## TASK INSTRUCTIONS
Before doing anything else, copy the entries below exactly.

## MATERIAL FOR THIS EXERCISE

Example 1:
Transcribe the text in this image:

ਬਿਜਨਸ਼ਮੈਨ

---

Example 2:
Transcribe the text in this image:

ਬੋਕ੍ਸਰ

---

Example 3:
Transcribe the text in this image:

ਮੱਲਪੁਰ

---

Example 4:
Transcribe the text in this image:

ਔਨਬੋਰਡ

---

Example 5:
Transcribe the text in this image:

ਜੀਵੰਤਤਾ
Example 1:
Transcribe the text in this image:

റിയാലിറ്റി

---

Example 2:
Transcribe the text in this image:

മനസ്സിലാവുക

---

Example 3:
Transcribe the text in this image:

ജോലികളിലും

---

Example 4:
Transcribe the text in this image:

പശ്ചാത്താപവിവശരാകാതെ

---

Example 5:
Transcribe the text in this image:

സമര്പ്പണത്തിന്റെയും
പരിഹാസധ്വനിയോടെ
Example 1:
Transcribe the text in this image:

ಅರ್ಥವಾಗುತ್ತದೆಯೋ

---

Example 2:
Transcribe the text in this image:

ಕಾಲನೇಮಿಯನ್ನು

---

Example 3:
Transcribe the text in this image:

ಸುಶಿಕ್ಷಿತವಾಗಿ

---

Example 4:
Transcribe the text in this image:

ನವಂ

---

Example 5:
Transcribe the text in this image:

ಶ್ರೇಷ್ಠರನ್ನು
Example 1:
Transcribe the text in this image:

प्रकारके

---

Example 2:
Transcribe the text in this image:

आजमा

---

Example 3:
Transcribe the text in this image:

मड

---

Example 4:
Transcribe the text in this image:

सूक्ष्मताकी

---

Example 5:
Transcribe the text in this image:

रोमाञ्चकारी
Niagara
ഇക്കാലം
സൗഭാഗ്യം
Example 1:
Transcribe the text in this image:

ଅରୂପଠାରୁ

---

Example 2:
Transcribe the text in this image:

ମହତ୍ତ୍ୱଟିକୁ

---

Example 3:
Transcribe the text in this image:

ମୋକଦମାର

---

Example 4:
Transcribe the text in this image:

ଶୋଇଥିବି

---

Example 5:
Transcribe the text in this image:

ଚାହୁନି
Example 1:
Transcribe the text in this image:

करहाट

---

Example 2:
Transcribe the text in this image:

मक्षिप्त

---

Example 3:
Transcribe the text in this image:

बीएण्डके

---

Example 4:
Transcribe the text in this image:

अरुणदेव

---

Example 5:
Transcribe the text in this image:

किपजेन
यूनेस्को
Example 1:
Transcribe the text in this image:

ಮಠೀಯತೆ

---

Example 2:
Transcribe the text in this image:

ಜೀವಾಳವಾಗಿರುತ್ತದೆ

## EXPECTED ANSWER
Example 1:
Transcribe the text in this image:

ਬਿਜਨਸ਼ਮੈਨ

---

Example 2:
Transcribe the text in this image:

ਬੋਕ੍ਸਰ

---

Example 3:
Transcribe the text in this image:

ਮੱਲਪੁਰ

---

Example 4:
Transcribe the text in this image:

ਔਨਬੋਰਡ

---

Example 5:
Transcribe the text in this image:

ਜੀਵੰਤਤਾ
Example 1:
Transcribe the text in this image:

റിയാലിറ്റി

---

Example 2:
Transcribe the text in this image:

മനസ്സിലാവുക

---

Example 3:
Transcribe the text in this image:

ജോലികളിലും

---

Example 4:
Transcribe the text in this image:

പശ്ചാത്താപവിവശരാകാതെ

---

Example 5:
Transcribe the text in this image:

സമര്പ്പണത്തിന്റെയും
പരിഹാസധ്വനിയോടെ
Example 1:
Transcribe the text in this image:

ಅರ್ಥವಾಗುತ್ತದೆಯೋ

---

Example 2:
Transcribe the text in this image:

ಕಾಲನೇಮಿಯನ್ನು

---

Example 3:
Transcribe the text in this image:

ಸುಶಿಕ್ಷಿತವಾಗಿ

---

Example 4:
Transcribe the text in this image:

ನವಂ

---

Example 5:
Transcribe the text in this image:

ಶ್ರೇಷ್ಠರನ್ನು
Example 1:
Transcribe the text in this image:

प्रकारके

---

Example 2:
Transcribe the text in this image:

आजमा

---

Example 3:
Transcribe the text in this image:

मड

---

Example 4:
Transcribe the text in this image:

सूक्ष्मताकी

---

Example 5:
Transcribe the text in this image:

रोमाञ्चकारी
Niagara
ഇക്കാലം
സൗഭാഗ്യം
Example 1:
Transcribe the text in this image:

ଅରୂପଠାରୁ

---

Example 2:
Transcribe the text in this image:

ମହତ୍ତ୍ୱଟିକୁ

---

Example 3:
Transcribe the text in this image:

ମୋକଦମାର

---

Example 4:
Transcribe the text in this image:

ଶୋଇଥିବି

---

Example 5:
Transcribe the text in this image:

ଚାହୁନି
Example 1:
Transcribe the text in this image:

करहाट

---

Example 2:
Transcribe the text in this image:

मक्षिप्त

---

Example 3:
Transcribe the text in this image:

बीएण्डके

---

Example 4:
Transcribe the text in this image:

अरुणदेव

---

Example 5:
Transcribe the text in this image:

किपजेन
यूनेस्को
Example 1:
Transcribe the text in this image:

ಮಠೀಯತೆ

---

Example 2:
Transcribe the text in this image:

ಜೀವಾಳವಾಗಿರುತ್ತದೆ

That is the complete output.